ECLI:NL:HR:2001:AD4913
Hoge Raad
- Cassatie
- P. Neleman
- C.H.M. Jansen
- J.B. Fleers
- O. de Savornin Lohman
- P.C. Kop
- Rechtspraak.nl
Cassatie over loonvordering en arbeidsovereenkomsten voor bepaalde tijd
In deze zaak heeft de Hoge Raad op 21 december 2001 uitspraak gedaan in een cassatieprocedure tussen Planpraktijk Dynamic Assistance B.V. en een werknemer, aangeduid als [verweerder]. De werknemer had Planpraktijk gedagvaard voor de Kantonrechter te 's-Gravenhage, waarbij hij vorderingen had ingesteld tot betaling van loon over verschillende periodes in 1997. De Kantonrechter had de vordering grotendeels toegewezen, maar na verzet van Planpraktijk werd het verstekvonnis vernietigd en opnieuw geoordeeld. De Rechtbank te 's-Gravenhage bekrachtigde het vonnis van de Kantonrechter, waarop Planpraktijk cassatie instelde.

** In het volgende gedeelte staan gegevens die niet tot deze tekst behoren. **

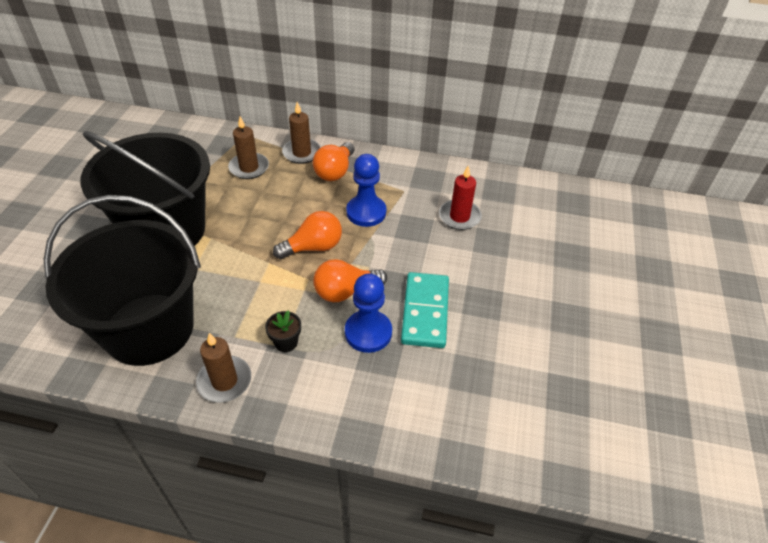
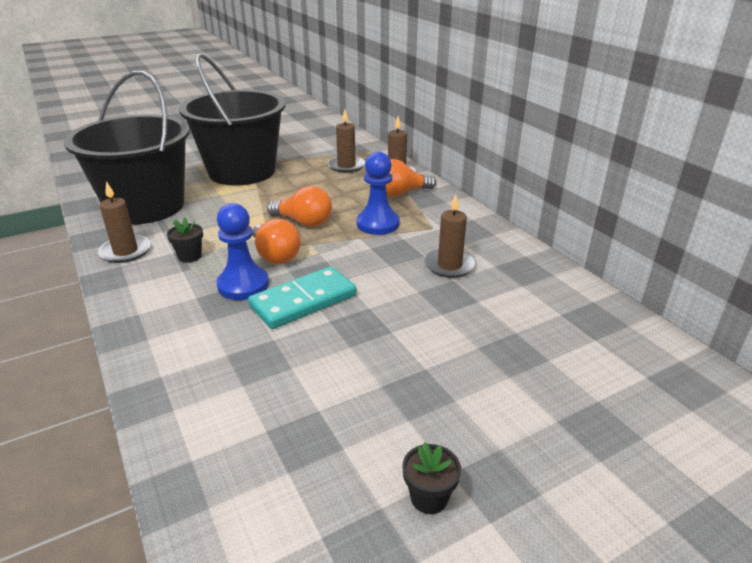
camera: 50 degrees right, 15 degrees down
orange light bulb [313,259,387,302] -> orange light bulb turned 150 degrees counterclockwise [252,219,301,264]
red candle [439,166,482,230] -> brown candle [424,194,476,278]
none -> black flower pot [402,442,461,514]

De Hoge Raad oordeelde dat de Rechtbank terecht had geoordeeld dat de werknemer recht had op loon over de periode van 1 september tot 1 november 1997. De Hoge Raad bevestigde dat de arbeidsovereenkomsten tussen partijen als voortgezette overeenkomsten moesten worden beschouwd, wat betekende dat de beëindiging van de arbeidsovereenkomst niet zonder opzegging kon plaatsvinden. De Hoge Raad verwierp de stelling van Planpraktijk dat zij geen werkzaamheden voor de werknemer beschikbaar had na de beëindiging van het project gemeente Houten, en oordeelde dat dit voor risico van Planpraktijk kwam.
De Hoge Raad concludeerde dat de werknemer recht had op het vastgestelde loon, ook al had hij in bepaalde periodes geen werkzaamheden kunnen verrichten door sluiting van gemeentekantoren. De Hoge Raad verwierp zowel het principale als het incidentele beroep en veroordeelde Planpraktijk in de kosten van het geding in cassatie, alsook de werknemer in de kosten van het incidentele beroep. Dit arrest benadrukt de bescherming van werknemers in situaties waarin arbeidsovereenkomsten voor bepaalde tijd zijn gesloten en de verantwoordelijkheden van werkgevers in het geval van niet-beschikbare werkzaamheden.